= John Ingleby (bishop) =

English nobleman, later a Cathusian monk and Bishop of Llandaff, Wales (1434–1499)

John Ingleby (1434-1499) was Bishop of Llandaff.

==Early life==
Sir John was born on 7 July 1434, the only son of Sir William Ingleby of Ripley and Joan, daughter of Sir Brian Stapleton of Carlton. He inherited the Ripley estate from his father, Sir William Ingleby, when he was only five.

Sir John built the castle gatehouse at Ripley Castle and it is still there today, having been retained after the house was rebuilt.

==Family==
Sir John married a wealthy heiress, Margery Strangways daughter of Sir James Strangways of Harlsey in Osmotherley, Yorkshire. They had a son and heir, William. Margery was regarded as a widow when he took holy orders. She spent eleven years raising her son before marrying Richard Welles, 7th Baron Welles. However, Edward IV reneged on a promise of safe keeping and had her husband beheaded in 1469, less than a year after their marriage.
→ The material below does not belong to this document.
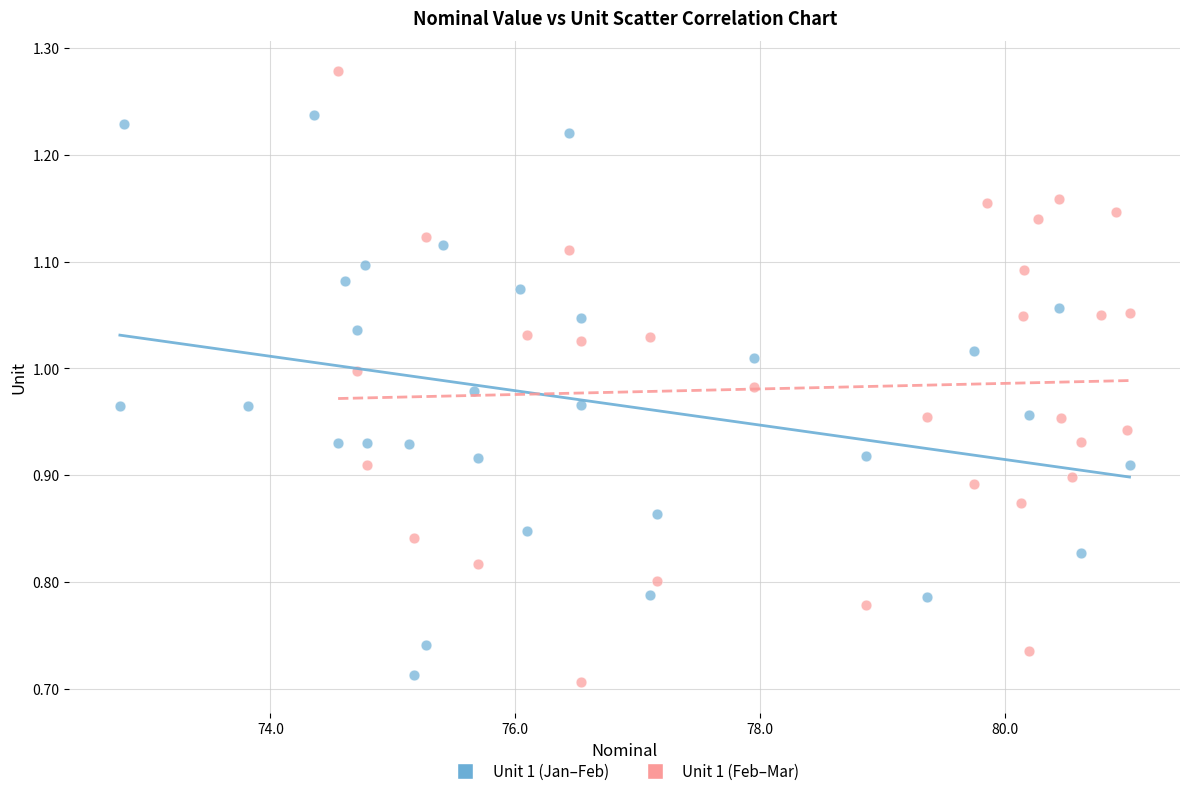

Which series contains the lowest Y value?

Unit 1 (Feb–Mar)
==Monastic and ecclesiastical appointments==
In 1457 John abandoned his wife and son as well as his estates and earthly possessions to become a monk at Mount Grace Priory. This was a Carthusian charterhouse that had been founded by his great-grandfather, John Ingleby near North Allerton. He was appointed prior of Sheen in 1477 and was the first visitor of the English province between 1478 and 1496. The royal family worshiped at Sheen and John became the first of three executors for Queen Elizabeth, wife of Edward IV in 1492. He was Henry VII’s special ambassador to Pope Innocent VIII. The king describing him as 'my captain and envoy' in one of the letters that John delivered to the Pope. Henry appointed him to oversee the conversion of the priory at Sheen into the royal palace of Richmond.

The Pope appointed John bishop of Llandaff on 27 June 1496. He was buried at the church of St Nicholas in Hertford.